Fig. 5.

Direct bactericidal activity provided by joint iNKT cells is granzyme (Gzm)-dependent. (A) Effect of anti-CD1d antibody on the clearance of B. burgdorferi (“B.”) spirochetes in knee joint tissue (n ≥ 3 mice per group). (B) Cytotoxic effect of CXCR6⁺ cells derived from the liver, spleen, or joint tissue on Tomato-expressing B. burgdorferi. (C) Cytotoxic effect of purified iNKT cells (requiring additional steps) derived from the liver or joint tissue on Tomato-expressing B. burgdorferi. (D) The effect of CMA, DCI, or EGTA on iNKT cell cytotoxicity.

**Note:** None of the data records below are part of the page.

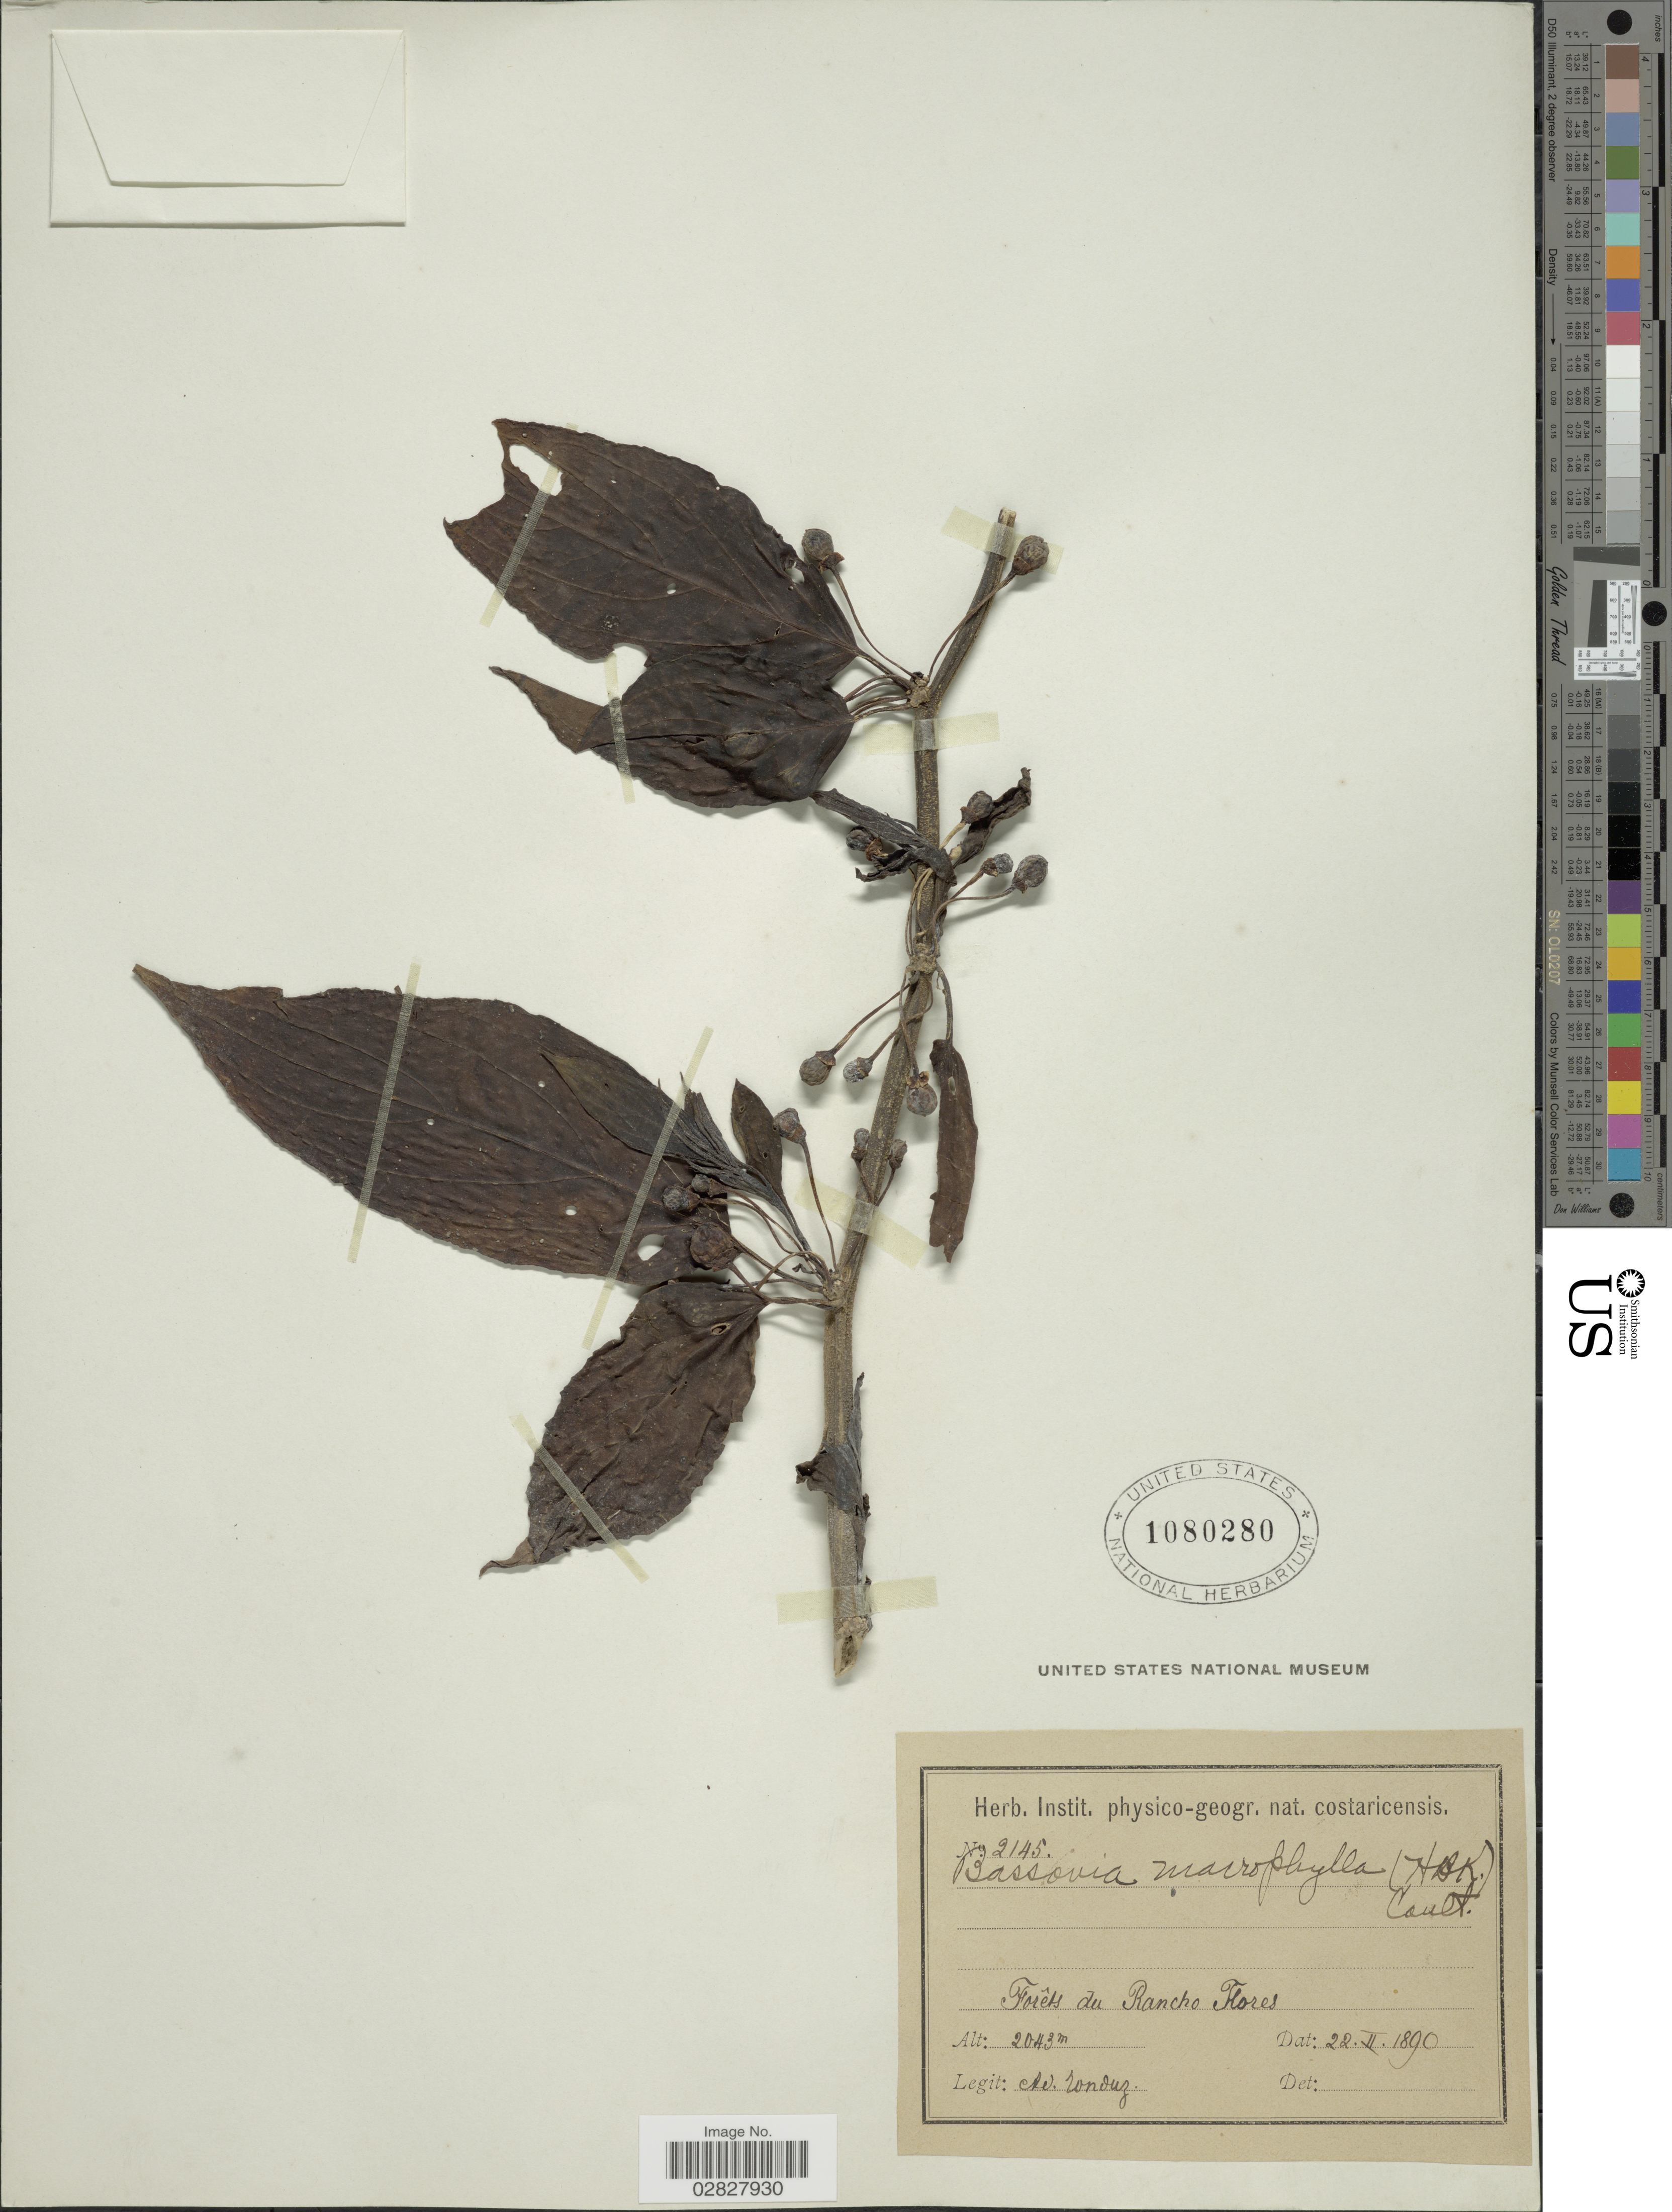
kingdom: Plantae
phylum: Tracheophyta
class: Magnoliopsida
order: Solanales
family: Solanaceae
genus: Bassovia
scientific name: Bassovia macrophylla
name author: (Humb. & Bonpl. ex Dunal) J.M. Coult.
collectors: A. Tonduz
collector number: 2145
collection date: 1890-02-22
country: Costa Rica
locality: Forêts du Rancho Flores.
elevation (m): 2043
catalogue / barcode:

Tomato-expressing B. burgdorferi (5 × 10³ per milliliter) were incubated with CXCR6⁺ (B) or CXCR6⁺TCR-β⁺ (C and D) cells derived from liver, spleen, or joint at an E:T ratio of 10:1–50:1 at 37 °C and 5% CO₂. The number of surviving B. burgdorferi was counted using hemocytometer and spinning-disk confocal microscopy system at 2 d after incubation. CMA, DCI, or EGTA was pretreated with the coculture (n ≥ 5 FOVs per group). **P < 0.01, *P < 0.05 vs. target cells alone (B and C) or vehicle-treated control (D) by Bonferroni’s multiple-comparison test. Error bars, SEM. (E) The number of intact/active mobile spirochetes in wild-type and Gzma^−/−Gzmb^−/− knee joints at 3 d after B. burgdorferi infection was measured (n ≥ 3 mice per group). *P < 0.05 vs. WT by t test. Error bars, SEM. (F) Gzm expression of GFP⁺ cells in CXCR6-GFP and Cd1d^−/−CXCR6-GFP mouse joints. Gzm A- or B-expressed cells were analyzed by flow cytometry at 0 d and 3 d after B. burgdorferi infection. *P < 0.05 vs. before infection, ⁺P < 0.05 vs. CXCR6-GFP by t test. Error bars, SEM.